Aku langsung pergi ke rumah sakit tempat Mario dirawat. Akibat lukanya, kondisi Mario saat itu amat kritis. Di tengah-tengah penderitaannya, Mario sempat berpesan agar aku merawat Nuh dan Kreshna. Sebab, ibu dari dua anaknya juga sudah meninggalkan mereka bertiga, untuk memulai kehidupannya yang baru. Usai menitipkan pesan, Mario jatuh koma dan meninggal dunia. Kepergian Mario, benar-benar membuatku kembali hancur, di saat aku sedang mengumpulkan keping demi keping kebahagiaan hidup.
Namun, beruntung aku memilki Hendrik, Nuh dan Kreshna. Mereka lah yang kemudian membuatku berhasil bangkit dari keterpurukan. Mereka lah yang kini membuat hidupku lengkap. Terlebih kemampuanku semakin banyak diminati. Hingga aku sudah tak bisa merasakan lagi hari libur dan tak lagi larut dalam kesedihan. Meski terkadang aku merasa lelah, tapi ketika melihat keluarga kecil ini, semua lelah pun menghilang.
Akibat kesibukan itu, aku lupa pada diri sendiri.

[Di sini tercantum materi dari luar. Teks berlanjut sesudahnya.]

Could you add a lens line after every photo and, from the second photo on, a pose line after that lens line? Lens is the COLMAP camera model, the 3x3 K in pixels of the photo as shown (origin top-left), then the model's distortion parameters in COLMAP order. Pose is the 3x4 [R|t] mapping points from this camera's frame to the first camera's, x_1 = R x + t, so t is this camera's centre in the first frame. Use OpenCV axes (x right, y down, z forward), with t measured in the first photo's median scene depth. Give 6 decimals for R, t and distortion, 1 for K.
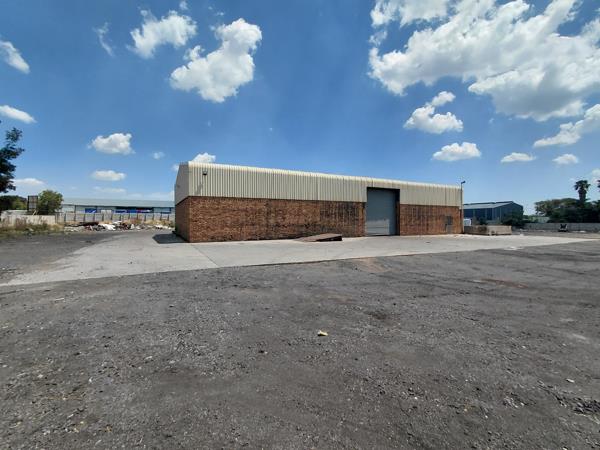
lens RADIAL K [[277.8, 0, 301.2], [0, 277.8, 216.7], [0, 0, 1]] dist [-0.002383, 0.001669]
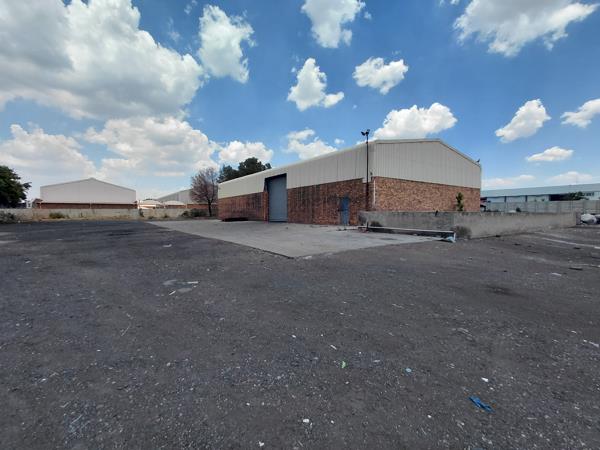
lens RADIAL K [[277.8, 0, 300.0], [0, 277.8, 220.0], [0, 0, 1]] dist [-0.002383, 0.001669]
pose [[0.127416, 0.022525, -0.991594, 1.636816], [0.022090, 0.999430, 0.025542, 0.046103], [0.991603, -0.025158, 0.126845, 1.161734]]
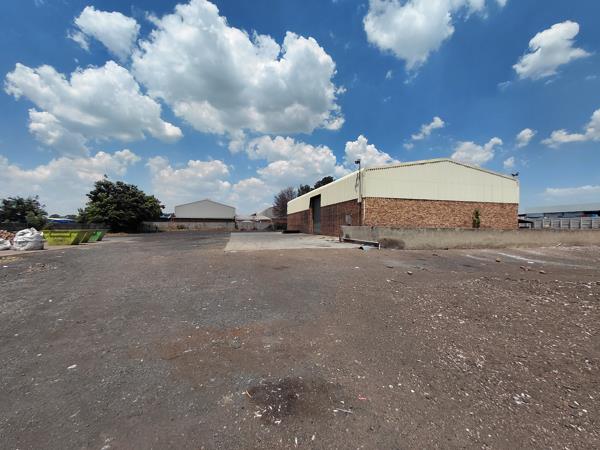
lens RADIAL K [[277.8, 0, 303.3], [0, 277.8, 216.6], [0, 0, 1]] dist [-0.002383, 0.001669]
pose [[-0.227709, -0.038839, -0.972954, 1.854792], [0.010632, 0.999045, -0.042369, 0.051740], [0.973671, -0.019992, -0.227079, 1.494059]]
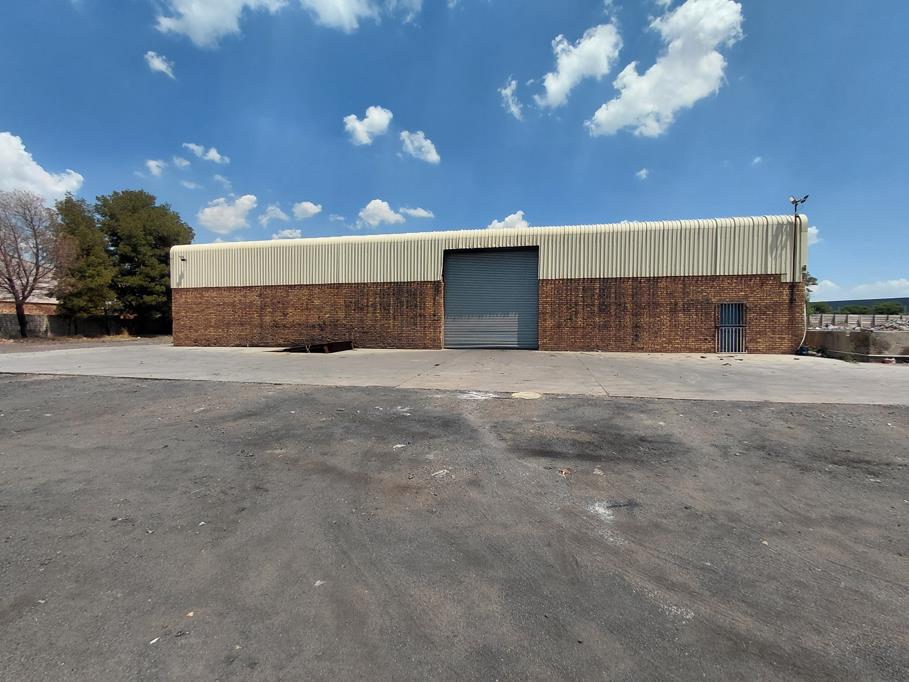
lens RADIAL K [[417.2, 0, 445.3], [0, 417.2, 330.0], [0, 0, 1]] dist [-0.004357, 0.001898]
pose [[0.770264, 0.010503, -0.637639, 0.841428], [0.013167, 0.999389, 0.032368, 0.014964], [0.637589, -0.033328, 0.769655, 0.482801]]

Hingga akhirnya lalai untuk menjaga kesehatan. Sejak terkena stroke untuk yang kedua kalinya ini, aku benar-benar istirahat dan tak lagi menerima klien. Tinggal menikmati hidup saja di rumah, dan bersantai bersama Hendrik. Nuh dan Kreshna juga sudah besar dan memilki kehidupannya masing-masing. Di hari tuaku ini, aku hanya ingin benar-benar menikmatinya dengan berada di dekat orang-orang yang kukasihi dan mengasihiku.